The U.S. High-Performance Research Reactor program aims to convert high-power research reactors from highly enriched uranium to low-enriched uranium using a monolithic U-10Mo fuel design. A critical aspect of U-10Mo fuel performance is fission gas bubble behavior. These bubbles grow by trapping gas atoms (particularly Xe) but can disintegrate via irradiation-induced "re-solution". The interplay between the trapping and re-solution rates governs bubble evolution, impacting fuel performance and safety. In this study, binary collision approximation (BCA) and molecular dynamics (MD) simulations were performed to quantify the Xe gas bubble re-solution rate in U-10Mo fuel. First, the energy loss of fission fragments (FFs) through electronic and nuclear stopping was evaluated. The effect of electronic stopping on re-solution was then analyzed using MD simulations coupled with the two-temperature model. Results indicate that thermal spikes generated by electronic stopping do not contribute to gas bubble re-solution in U-10Mo. To quantify re-solution due to nuclear stopping, BCA simulations of FFs in U-10Mo were performed to obtain the average FF incidence probability, energy, and angle as a function of distance from the FF origin. Subsequent simulations assessed FF--bubble interactions in U-10Mo for different FF energies and bubble radii. From these analyses, an overall re-solution rate $b$ was calculated at equilibrium bubble pressure per unit fission rate density, yielding values ranging from $4.4 \times 10^{-26}$ m$^3$/fission for the largest bubbles to $8.8 \times 10^{-25}$ m$^3$/fission for the smallest. The effect of bubble pressure on the re-solution rate was also evaluated, revealing an inverse relationship between the two.

Figures (15)

• Figure 1: Nuclear and electronic stopping powers of FFs. Nuclear and electronic stopping powers of (a) light FF _39^97Y with an initial energy of $101.3$ MeV, and (b) heavy FF _53^136I with an initial energy of $74.6$ MeV as a function of distance in U-10Mo. Data were obtained from $2,000$ independent BCA simulations for each FF using RustBCA.
• Figure 2: Temporal evolution of a thermal spike simulation in U-10Mo. Snapshots of a $30$ keV/nm thermal spike simulation at (a) $0$ ps, (b) $2.4$ ps, (c) $10.1$ ps, and (d) $29.1$ ps. Xe gas atoms are represented in black, U in red, and Mo in blue. The local ionic temperature rises rapidly for $1.5$ ps before beginning to cool. No Xe atom was observed to escape the gas bubble. The images were rendered using OVITO.

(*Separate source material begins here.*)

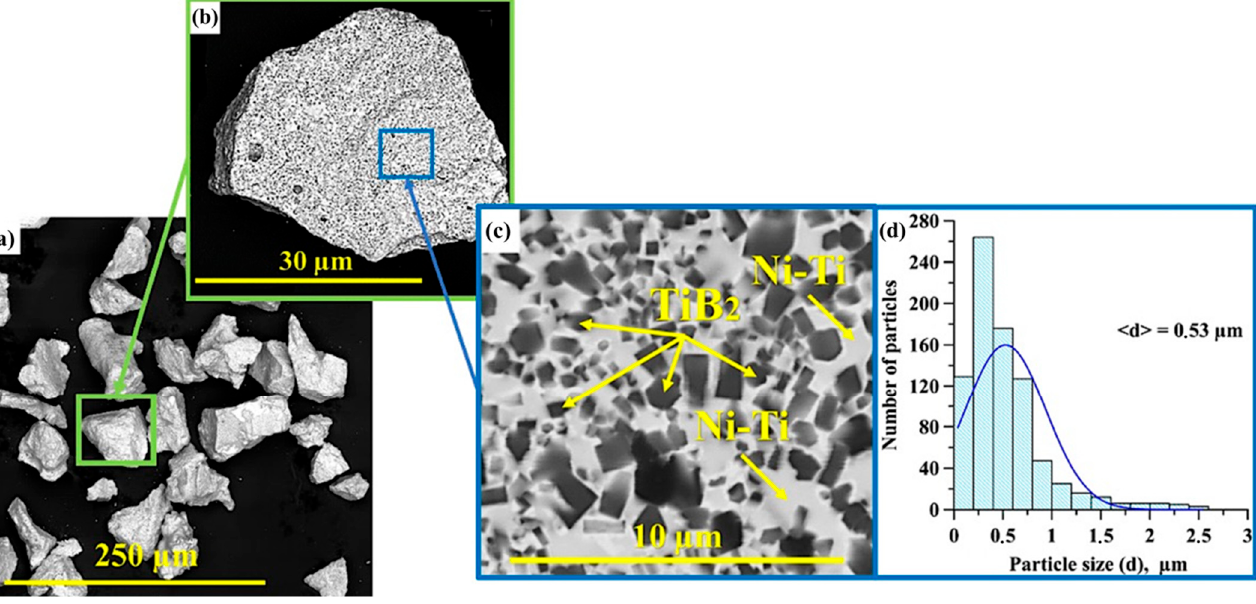
Figure 1. SEM image of NiTi-TiB2 SHS particles ( a , b ), SEM image of their structure ( c ) and a histogram of the distribution of TiB2 inclusions by size ( d ).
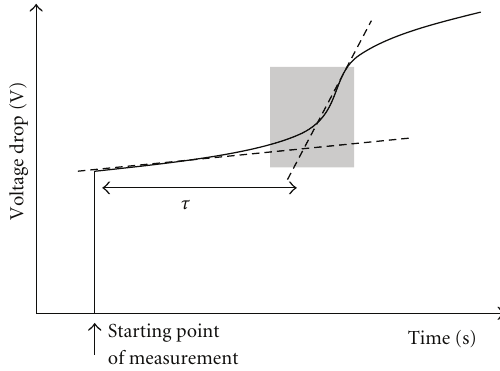
Figure 3: Schematic drawing of chronopotentiogram.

• Figure 3: Coordinate system for the calculation of the re-solution rate.a Rotation of fission event positions and velocities around the origin such that all velocities point to the $-x$ direction. Red dots represent positions and gray arrows represent velocities. b A coordinate system in which a Xe gas bubble is at the origin and FFs are all pointing toward the $-x$ direction. The radial coordinate $w = \sqrt{y^2 + z^2}$ represents the perpendicular distance between the initial FF trajectory and the bubble center.

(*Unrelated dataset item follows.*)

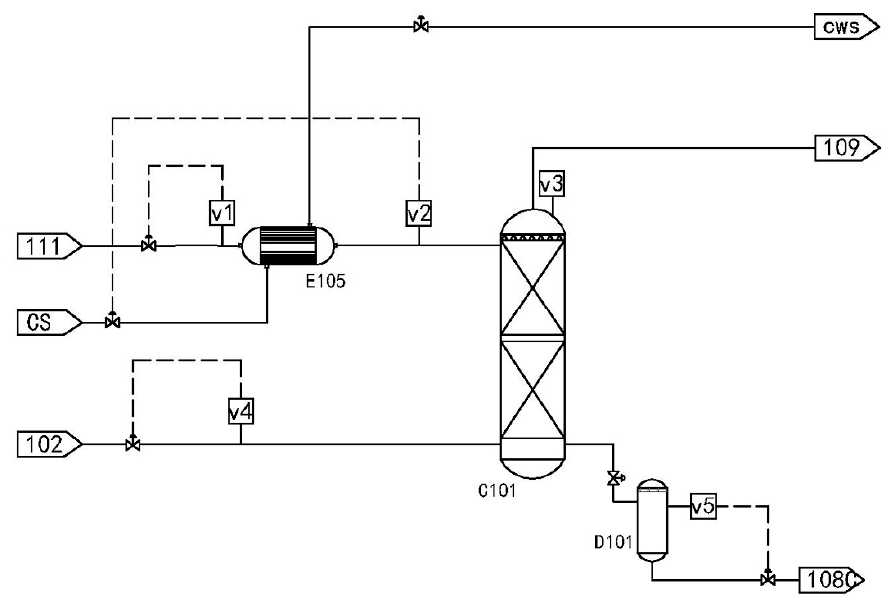
Figure 9. Acid gas adsorption process flow chart. Table 5. Three faults in acid gas adsorption process.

• Figure 4: FF trajectory discretization scheme.a Trajectories of $100$ simulated _39^97Y ions in U-10Mo, starting from the origin and directed along the $x$ axis. b Schematic of the annular surface discretization scheme used to collect data across the volume. The discretization allows for the extraction of three key properties at each $(x, w)$ coordinate: the probability of a FF passing through a unit surface area centered at $(x, w)$, its average incidence energy, and its average incidence angle relative to the $x$ axis. The simulation volume is discretized using a two-dimensional grid with uniform spatial intervals of $\Delta x = \Delta w = 50$ nm.

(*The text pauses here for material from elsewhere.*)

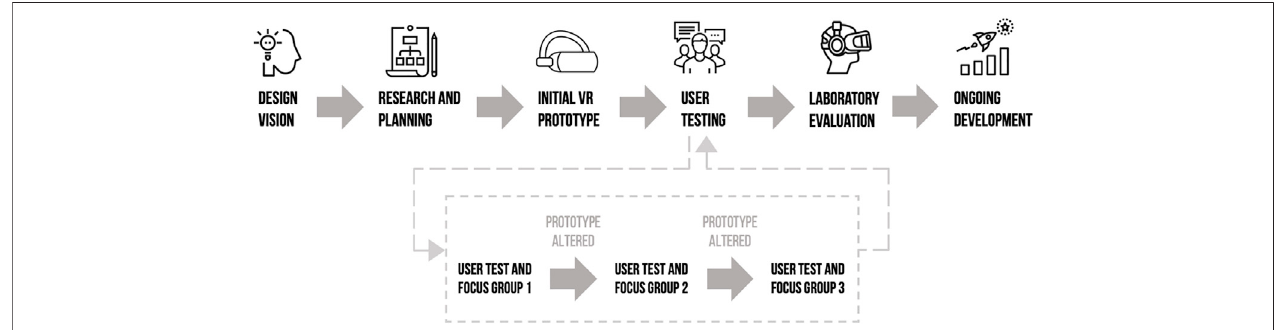
FIGURE1| Illustrationofstagesinthedesignanddevelopmentprocessforthe Place VRmindfulnessapp.Thispaperdescribesactivitiesundertakenfromoutlining the initial design vision through to user testing and iterative improvement of the VR prototype based on participants ’ feedback. Information on the laboratory evaluation can be found in (Seabrook et al.,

• Figure 5: Spatial distribution of FF incidence properties in U-10Mo. Calculated FF properties in U-10Mo as a function of coordinates $(x, w)$ for FFs initiated at the origin and directed along the $x$ axis. Data represent the converged results from $30,000$ simulations of _39^97Y and $40,000$ simulations of _53^136I. a, b Ion incidence probability per unit surface area centered at $(x, w)$ for (a) _39^97Y and (b) _53^136I. The probability profiles show a plume-like broadening as FFs travel further from the origin. c, d Average incidence energy for (c) _39^97Y and (d) _53^136I, showing a predominantly linear energy loss with distance. e, f Average incidence angle relative to the $x$ axis for (e) _39^97Y and (f) _53^136I. Discrete paths visible in the low-probability regions of the energy and angle plots represent rare scattering events.